Whats My Problem?
I'm 27 years old, and everyday I want to kill myself. I'm sitting here trying to think of how to explain this is some sort of way that doesnt sound stupid but I cant. So I'll jsut say it like that. I'm that guy that you work with, you dont even know I exsists. The people who do know me, want nothing to do with me, I'm that friend you never invite to the bar, then you sit around and mock for being such a loser (that's if I had any friends). My family has all but disowned me, called me worthless constantly growing up, but I really can see where they were coming from, because so far they've been right. I have a duaghter that barely knows I'm alive, I had to fight for 2 years to just to see her at all, and now I'm her "other" daddy.... My girlfriend is the only reason I'm not living in a homeless shelter (I have a job it just doesnt pay ****), and any higher paying job I get I end up leaving for one reason or another (aka getting fired, asked nicely to quit, laid off).
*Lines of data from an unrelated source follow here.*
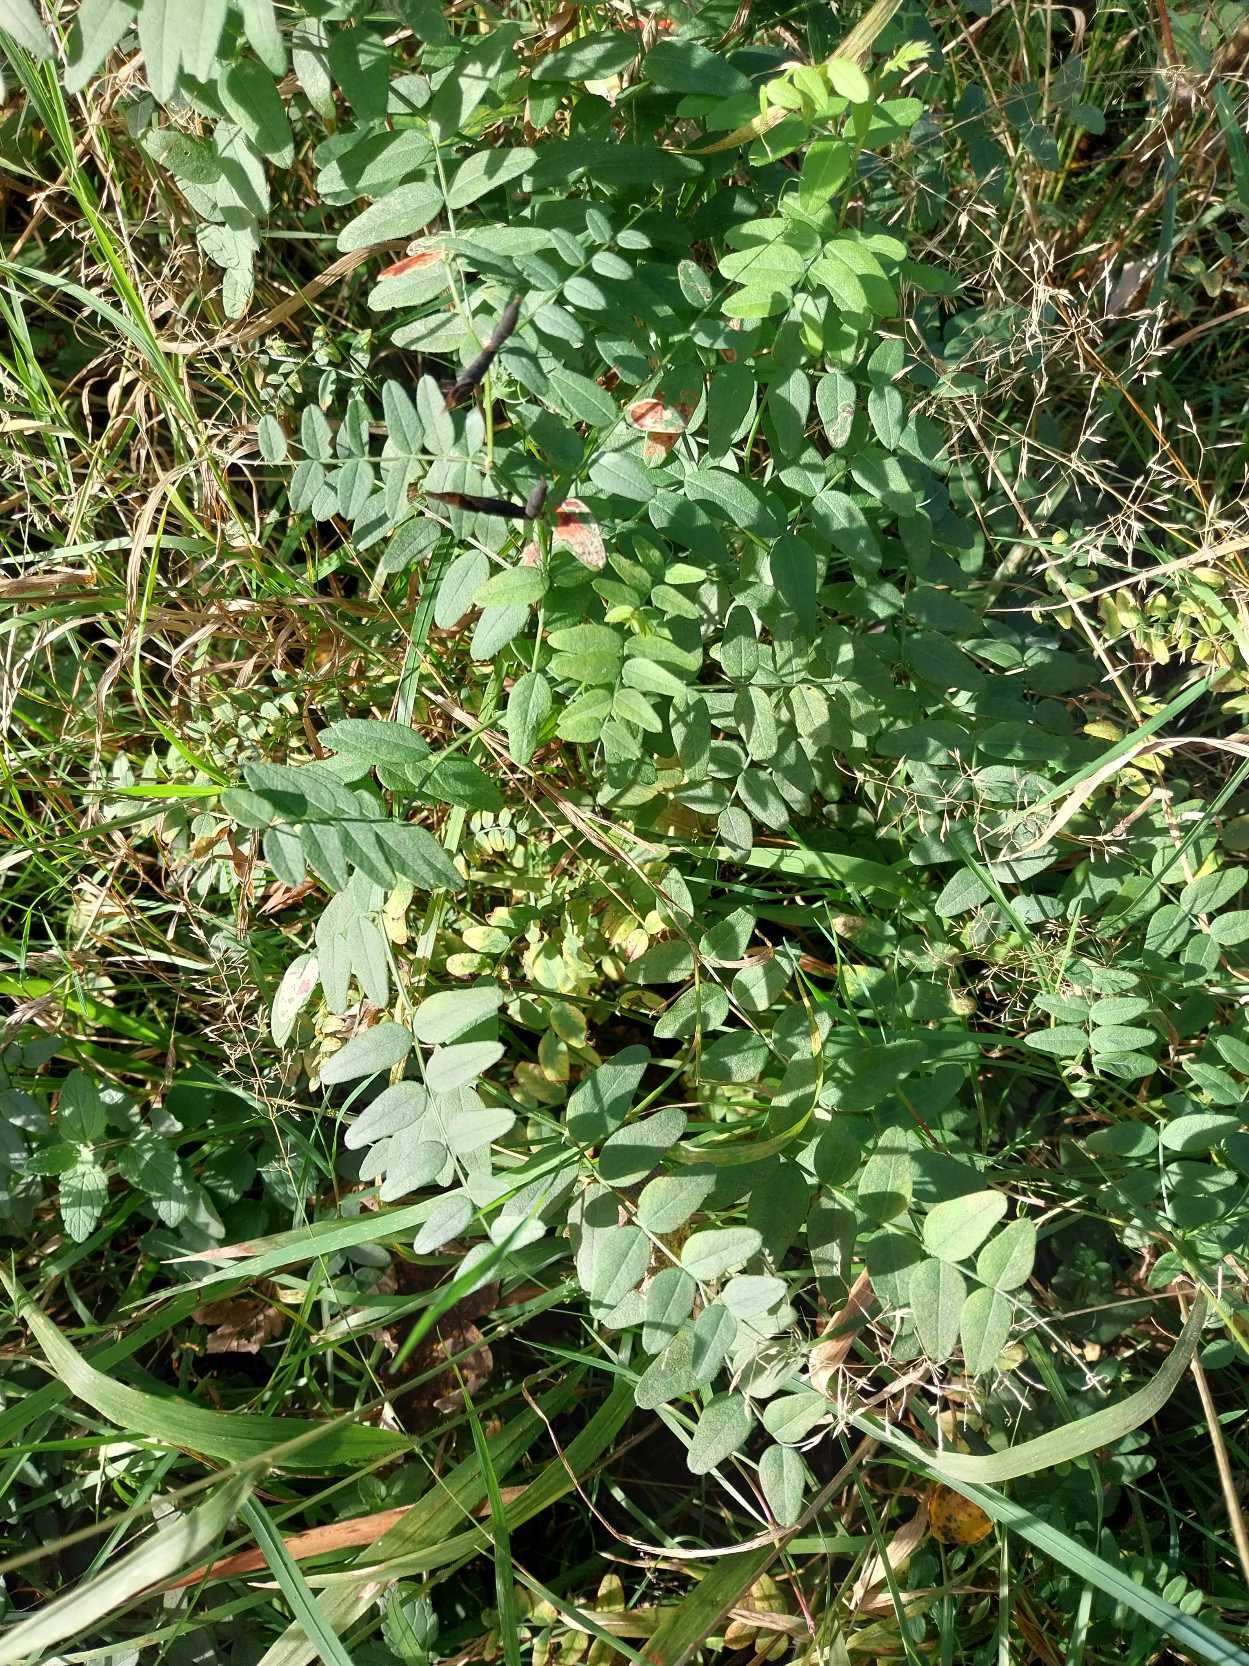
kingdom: Plantae
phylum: Tracheophyta
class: Magnoliopsida
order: Fabales
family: Fabaceae
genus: Vicia
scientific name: Vicia sepium
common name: Gærde-vikke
I got 2 absest teeth, a stomach ulser, and I've had 3 kidney stones in the past 4 years... I'm 27...
I got some idenity issues as well, but I dont really wanna go into detail here. But my own shrink started avoiding me, and not returning my calls 2 years ago, so I've been having troubles as late.
Now I know people out there got it worse, I've had it worse before... but recently I have been overly depressed, thinking about suicide everyday. I feel more and more isolated, and I have this urdge to cut myself off from any kind of social contact. I dont goto the mall anymore, I dont go out. Not that I'd have anywhere to go... I pretty much stay on the computer every moment I get to try and escape reality... I dont even know what I'm saying..
I dont even know if I should be sharing this, most people seeing this are prolly rooting for me to do it just because I'm so pathetic, I cant even deal with my own ****, I have to spill my guts on the internet because I cant deal anymore. It's not like my family ever cared, or my friends, hell my girlfriend would be way better off if I wasnt around... she tells me I pay my own way, but I know the truth, I just dont make enough money, she prolly covers about 20-25% of my cost of living. I feel so useless... so confused... should I be happy because my life isnt as bad as it used to be, that I actually have a job and a girl friend and a roof over my head... but I'm invisible, people walk right through me, and when they do notice me, they hate me, they laugh at me when I walk by, they ignore me like I dont even exsist when I speak.. And when they do listen they tell me how stupid I am.. I say words backwards, and I stutter way too much. And as you can prolly tell from this whole thing here, I dont know the first thing about spelling, or grammar, or how to express myself with words... I'm sorry I wasted your time with my stupidity. I really wont killmyself, I dont want to do the people who hate me any favors.